Nox enzymes from fungus to fly to fish and what they tell us about Nox function in mammals

Abstract

The production of reactive oxygen species (ROS) in a highly regulated fashion is a hallmark of members of the NADPH oxidase (Nox) family of enzymes. Nox enzymes are present in most eukaryotic groups such as the amebozoid, fungi, algae and plants, and animals, in which they are involved in seemingly diverse biological processes. However, a comprehensive survey of Nox functions throughout biology reveals common functional themes. Noxes are often activated in response to stressful conditions such as nutrient starvation, physical damage, or pathogen attack. Although the end result varies depending on the organism and tissue, Nox-produced ROS mediate the response to the adverse stimuli, such as innate immunity responses in plants and animals or cell differentiation in Dictyostelium, fungi, and plants. These responses involve ROS-mediated signaling mechanisms occurring at intracellular or cell-to-cell levels and sometimes involve cell wall or extracellular matrix cross-linking. Indeed, Noxes are involved in local and systemic signaling from plants to fish and in cross-linking of the plant hair-cell wall, synthesis of the nematode cuticle, and formation of the sea urchin fertilization envelope. The extensive use of Nox enzymes in biology to regulate cell-to-cell signaling and morphogenesis suggests that additional functions in mammalian signaling and development remain to be discovered.

Fig. 1

Regulation and Defining Features of Human Nox/Duox Homologues

Fig. 2. Local and Systemic Cell-to-Cell Signaling by Nox Enzymes in Plant and Fish in Response to Cell or Tissue Damage

The left panel depicts systemic signaling by RbohD-catalyzed production of ROS in plants. According to this model, cell damage initiates activation of RbohD at the wound site, and the signal is then propagated systemically by ROS-induced activation of RbohD (indicated by white boxes) in neighboring cells, so that diffusion does not diminish the concentration of ROS. The right-hand panel depicts H₂O₂ signaling in fish in response to wounding, which activates the calcium-dependent Duox (indicated by small white boxes), resulting in a gradient of H₂O₂ around the wound site. H₂O₂ then acts both directly to sterilize the area around the wound, and as a chemotactic factor to recruit neutrophils to the region.

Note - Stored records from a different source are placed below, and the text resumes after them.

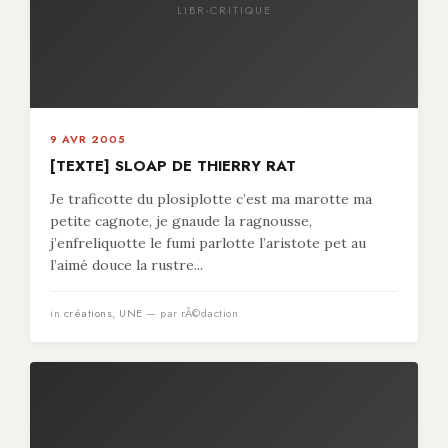
LIBR-CRITIQUE
9 AVR 2005
[TEXTE] SLOAP DE THIERRY RAT
Je traficotte du plosiplotte c’est ma marotte ma
petite cagnote, je gnaude la ragnousse,
j’enfreliquotte le fumi parlotte l’aristote pet au
l’aimé douce la rustre...
in
créations
,
UNE
— par rÃ©daction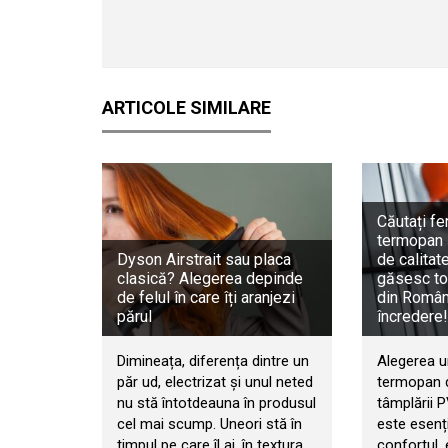
ARTICOLE SIMILARE
Căutați fe
termopan 
Dyson Airstrait sau placa
de calitat
clasică? Alegerea depinde
găsesc to
de felul în care îți aranjezi
din Români
părul
încredere!
Dimineața, diferența dintre un
Alegerea u
păr ud, electrizat și unul neted
termopan d
nu stă întotdeauna în produsul
tâmplării 
cel mai scump. Uneori stă în
este esenț
timpul pe care îl ai, în textura
confortul, 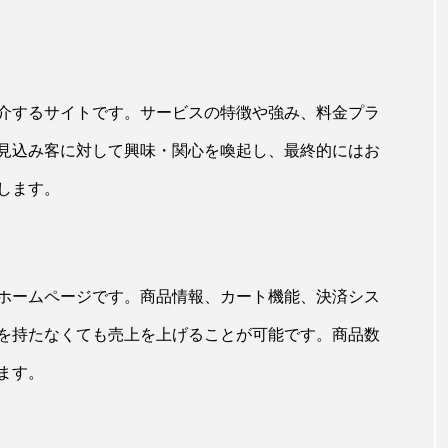
介するサイトです。サービスの特徴や強み、料金プラ
、見込み客に対して興味・関心を喚起し、最終的にはお
します。
ホームページです。商品情報、カート機能、決済シス
を持たなくても売上を上げることが可能です。商品数
ます。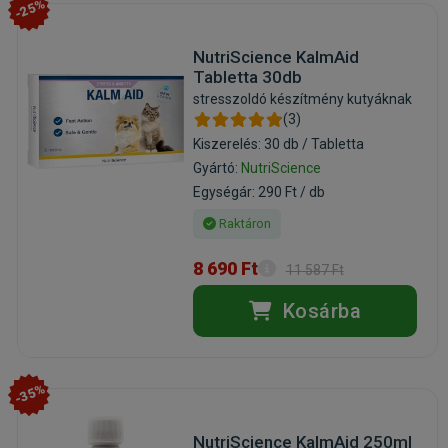
-25%
NutriScience KalmAid
Tabletta 30db
stresszoldó készítmény kutyáknak
(3)
Kiszerelés: 30 db / Tabletta
Gyártó:
NutriScience
Egységár: 290 Ft / db
Raktáron
8 690 Ft
11 587 Ft
Kosárba
-35%
NutriScience KalmAid 250ml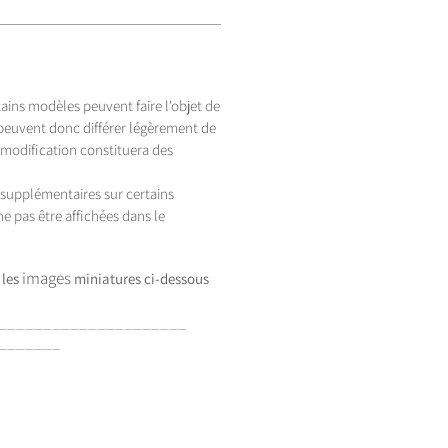
tains modèles peuvent faire l'objet de
 peuvent donc différer légèrement de
 modification constituera des
s supplémentaires sur certains
e pas être affichées dans le
images
 les
miniatures
ci-dessous
_____________________
_______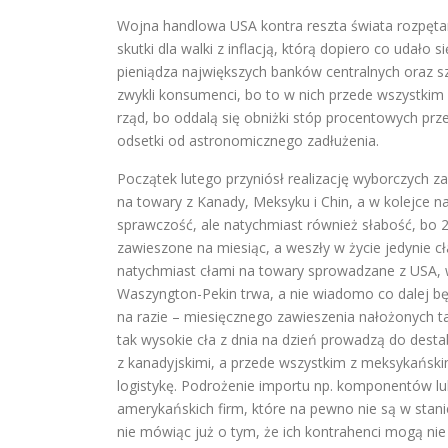
Wojna handlowa USA kontra reszta świata rozpęt
skutki dla walki z inflacją, którą dopiero co uda
pieniądza największych banków centralnych oraz s
zwykli konsumenci, bo to w nich przede wszystkim 
rząd, bo oddalą się obniżki stóp procentowych prz
odsetki od astronomicznego zadłużenia.
Początek lutego przyniósł realizację wyborczych 
na towary z Kanady, Meksyku i Chin, a w kolejce 
sprawczość, ale natychmiast również słabość, bo 2
zawieszone na miesiąc, a weszły w życie jedynie cł
natychmiast cłami na towary sprowadzane z USA, w
Waszyngton-Pekin trwa, a nie wiadomo co dalej bę
na razie – miesięcznego zawieszenia nałożonych ta
tak wysokie cła z dnia na dzień prowadzą do destab
z kanadyjskimi, a przede wszystkim z meksykańskim
logistykę. Podrożenie importu np. komponentów l
amerykańskich firm, które na pewno nie są w stan
nie mówiąc już o tym, że ich kontrahenci mogą ni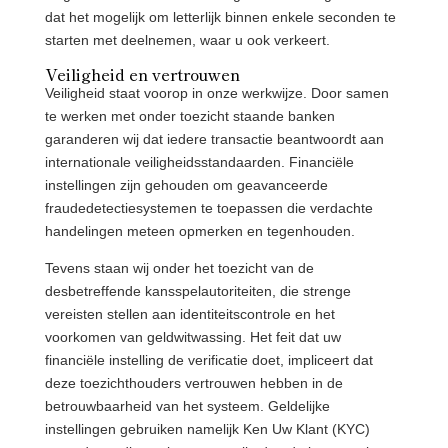
dat het mogelijk om letterlijk binnen enkele seconden te
starten met deelnemen, waar u ook verkeert.
Veiligheid en vertrouwen
Veiligheid staat voorop in onze werkwijze. Door samen
te werken met onder toezicht staande banken
garanderen wij dat iedere transactie beantwoordt aan
internationale veiligheidsstandaarden. Financiële
instellingen zijn gehouden om geavanceerde
fraudedetectiesystemen te toepassen die verdachte
handelingen meteen opmerken en tegenhouden.
Tevens staan wij onder het toezicht van de
desbetreffende kansspelautoriteiten, die strenge
vereisten stellen aan identiteitscontrole en het
voorkomen van geldwitwassing. Het feit dat uw
financiële instelling de verificatie doet, impliceert dat
deze toezichthouders vertrouwen hebben in de
betrouwbaarheid van het systeem. Geldelijke
instellingen gebruiken namelijk Ken Uw Klant (KYC)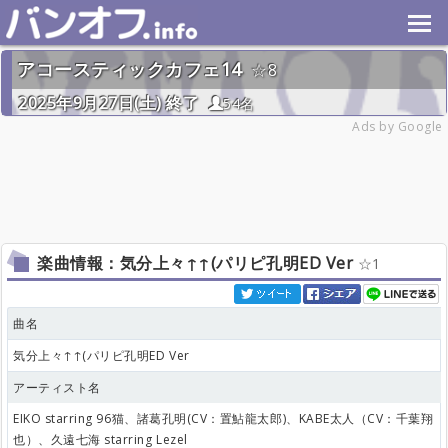
アコースティックカフェ14
8
2025年9月27日(土) 終了
54名
Ads by Google
楽曲情報：気分上々↑↑(パリピ孔明ED Ver
1
曲名
気分上々↑↑(パリピ孔明ED Ver
アーティスト名
EIKO starring 96猫、諸葛孔明(CV：置鮎龍太郎)、KABE太人（CV：千葉翔
也）、久遠七海 starring Lezel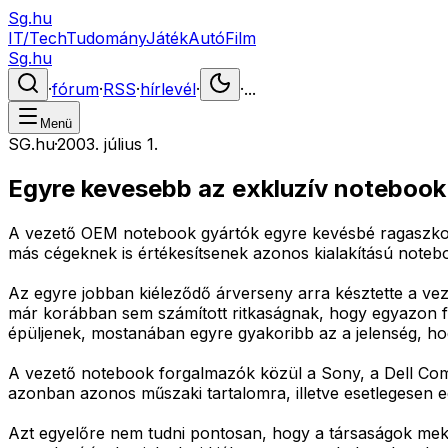
Sg.hu
IT/Tech
Tudomány
Játék
Autó
Film
Sg.hu
·
fórum
·
RSS
·
hírlevél
·
·
...
Menü
SG.hu
·
2003. július 1.
Egyre kevesebb az exkluzív notebook
A vezető OEM notebook gyártók egyre kevésbé ragaszkodn
más cégeknek is értékesítsenek azonos kialakítású noteb
Az egyre jobban kiéleződő árverseny arra késztette a ve
már korábban sem számított ritkaságnak, hogy egyazon fo
épüljenek, mostanában egyre gyakoribb az a jelenség, ho
A vezető notebook forgalmazók közül a Sony, a Dell Comp
azonban azonos műszaki tartalomra, illetve esetlegesen eg
Azt egyelőre nem tudni pontosan, hogy a társaságok mek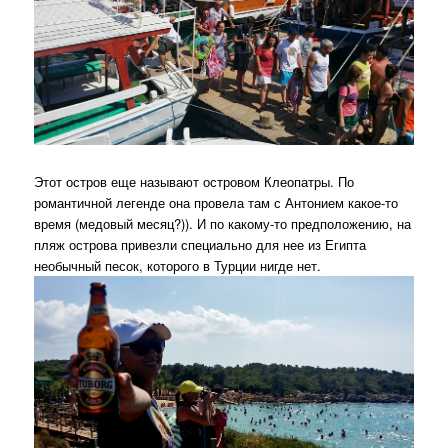
Этот остров еще называют островом Клеопатры. По
романтичной легенде она провела там с Антонием какое-то
время (медовый месяц?)). И по какому-то предположению, на
пляж острова привезли специально для нее из Египта
необычный песок, которого в Турции нигде нет.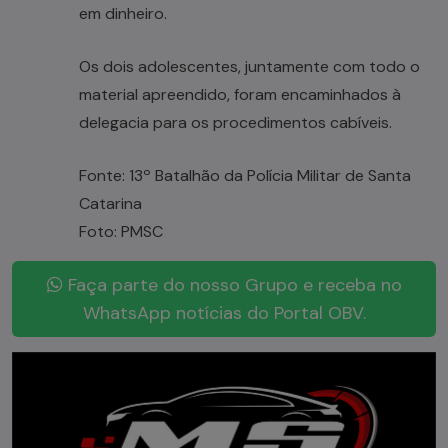
em dinheiro.
Os dois adolescentes, juntamente com todo o
material apreendido, foram encaminhados à
delegacia para os procedimentos cabíveis.
Fonte: 13º Batalhão da Polícia Militar de Santa
Catarina
Foto: PMSC
Faça parte do nosso Grupo e receba no
WhatsApp notícias do Portal OBV.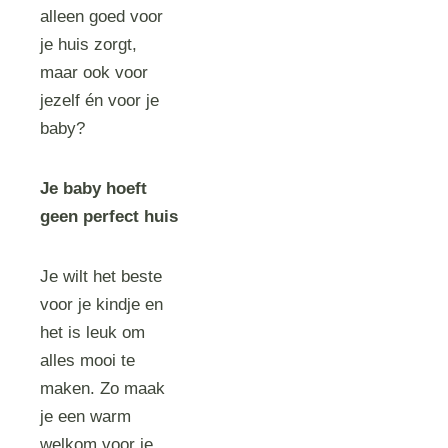
alleen goed voor
je huis zorgt,
maar ook voor
jezelf én voor je
baby?
Je baby hoeft
geen perfect huis
Je wilt het beste
voor je kindje en
het is leuk om
alles mooi te
maken. Zo maak
je een warm
welkom voor je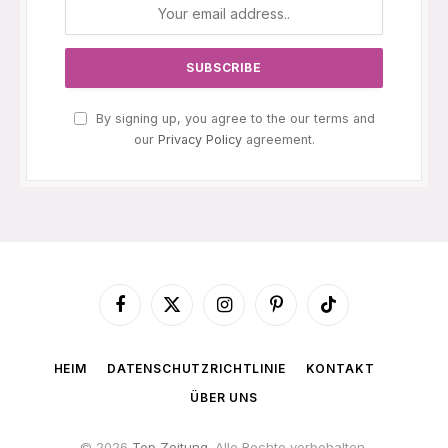
By signing up, you agree to the our terms and
our
Privacy Policy
agreement.
Facebook
X
Instagram
Pinterest
TikTok
(Twitter)
HEIM
DATENSCHUTZRICHTLINIE
KONTAKT
ÜBER UNS
© 2026
Top Zeitung
. Alle Rechte vorbehalten.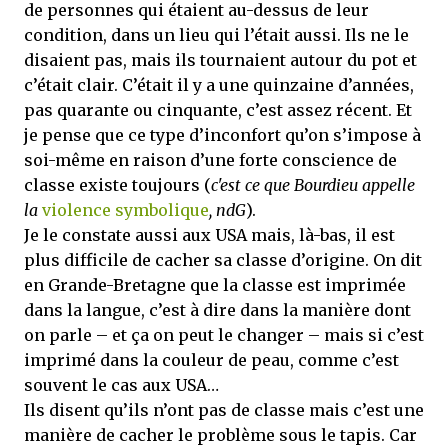
de personnes qui étaient au-dessus de leur
condition, dans un lieu qui l’était aussi. Ils ne le
disaient pas, mais ils tournaient autour du pot et
c’était clair. C’était il y a une quinzaine d’années,
pas quarante ou cinquante, c’est assez récent.
Et
je pense que ce type d’inconfort qu’on s’impose à
soi-même en raison d’une forte conscience de
classe existe toujours (
c'est ce que Bourdieu appelle
la
violence symbolique
, ndG
).
Je le constate aussi aux USA mais, là-bas, il est
plus difficile de cacher sa classe d’origine. On dit
en Grande-Bretagne que la classe est imprimée
dans la langue, c’est à dire dans la manière dont
on parle – et ça on peut le changer – mais si c’est
imprimé dans la couleur de peau, comme c’est
souvent le cas aux USA…
Ils disent qu’ils n’ont pas de classe mais c’est une
manière de cacher le problème sous le tapis. Car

Figure 3. Universality of tyrosine cross-linking among diverse phyla

Shown are examples of tyrosine cross-linking in diverse organisms including nematodes, sea urchin eggs, and plants. The reaction requires H₂O₂ and a peroxidase, which may be either part of a Duox enzyme or may be a separately encoded peroxidase (Px). Also shown in plants is the distribution of ROS (reactive oxygen species) and protons in growing versus quiescent root hairs.

Fig. 4. Biological roles for ROS-generating and Peroxidase-like domains of C. elegans Duox1

Duox in nematode worms functions in both gastrointestinal immunity and in cuticle stabilization, the latter via tyrosine cross-linking as shown in Fig. 3. Various domains and prosthetic groups are indicated, including the peroxidase-homology domain, which contains a heme group (square with dark center). A point mutation in the peroxidase domain inactivates the cuticle stabilization (producing the blister phenotype), but does not affect GI immunity, indicating that the immunity function does not require a functional peroxidase domain.